From these and many other experiences — some just as grueling — I've learned that we have much more control in the outcome of our lives than many of us would like to think. There are simple steps every women or young girl can take to have a hand in the outcome of just about any situation.

  1. Don't put yourself in bad situations.
    1. Don't going out alone after dark, when not necessary.
    2. Choose your companions wisely.
    3. Remember there is safety in numbers. When going out be sure to take a trusted friend.
  2. Be aware of your surroundings.
    1. Are there cars nearby?
    2. Are people standing around or lurking in the dark?
  3. Trust your instincts.
    1. Do you feel panic?
    2. Is your heart pounding?
    3. Are warning bells going off? Listen!
  4. Be prepared.
    1. Take a self-defense class.
    2. Get in shape.
    3. Take up jogging.
  5. Your dress should reflect the person you are on the inside.
    1. If you want to be treated with respect — dress respectful.
    2. If you want to be treated like a lady — dress ladylike.
    3. If you want to be treated like a professional — dress the part.
  6. Take control of the situation. Catch your attacker off-guard.
    1. Fight back, use whatever weapon may be handy.
    2. Make as much noise as possible.
    3. Go for the eyes.
    4. Be prepared to run, if given the opportunity.
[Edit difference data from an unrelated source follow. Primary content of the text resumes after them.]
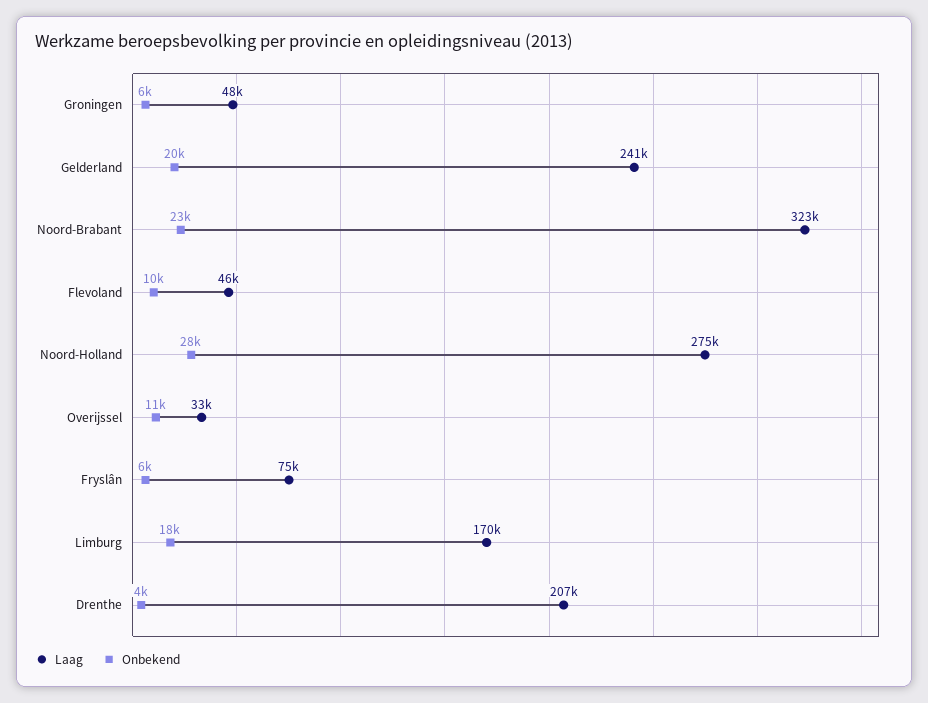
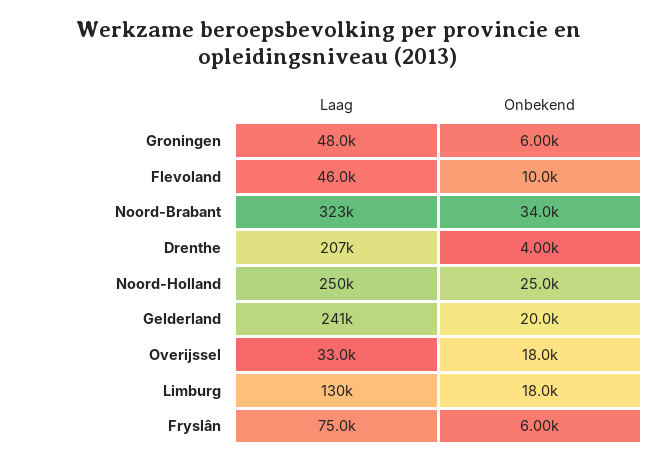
  {
    "Laag": {
      "Groningen": 48000,
      "Gelderland": 241000,
      "Noord-Brabant": 323000,
      "Flevoland": 46000,
-     "Noord-Holland": 275000,
+     "Noord-Holland": 250000,
      "Overijssel": 33000,
      "Fryslân": 75000,
-     "Limburg": 170000,
+     "Limburg": 130000,
      "Drenthe": 207000
    },
    "Onbekend": {
      "Groningen": 6000,
      "Gelderland": 20000,
-     "Noord-Brabant": 23000,
+     "Noord-Brabant": 34000,
      "Flevoland": 10000,
-     "Noord-Holland": 28000,
+     "Noord-Holland": 25000,
-     "Overijssel": 11000,
+     "Overijssel": 18000,
      "Fryslân": 6000,
      "Limburg": 18000,
      "Drenthe": 4000
    }
  }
  7. Never resist a thief, things can be replaced, people can't.
    1. By resisting a thief you run the risk of escalating the situation. Most thieves simply want your possessions. Staying alive is what matters. Your money and jewels are easily replaced.
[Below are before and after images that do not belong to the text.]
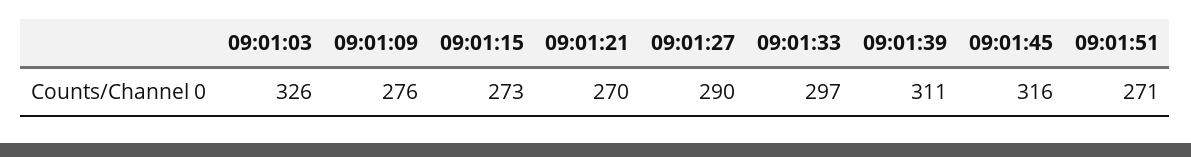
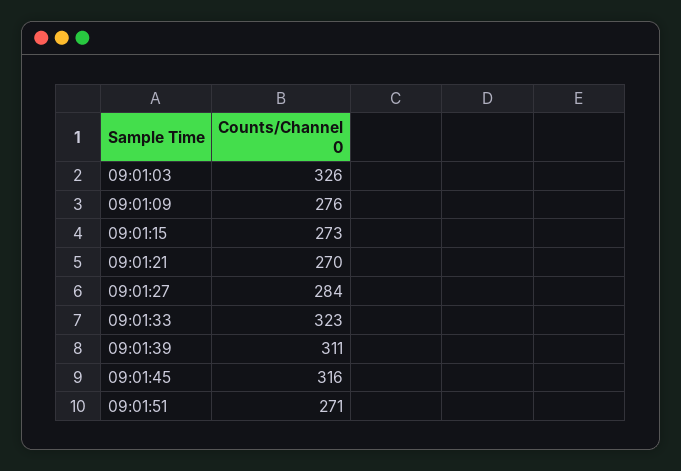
  {
    "09:01:03": 326,
    "09:01:09": 276,
    "09:01:15": 273,
    "09:01:21": 270,
-   "09:01:27": 290,
+   "09:01:27": 284,
-   "09:01:33": 297,
+   "09:01:33": 323,
    "09:01:39": 311,
    "09:01:45": 316,
    "09:01:51": 271
  }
As women we have much more power than most of us think we do. I love that I can dress like a lady and that even mouthy teenagers are respectful to me when I tell them to watch their potty mouths. Of course I treat them with respect, when they see that I am matter of fact about it and that bad language is not proper in public, they are sweet about it.

It feels good to have those small victories. I'm trying to let our local young people know that people do care how they behave in public. I know I used to straighten right up when taken to task at that age for my behavior. I'd never act up in front of my grandmother and I think most kids are that way.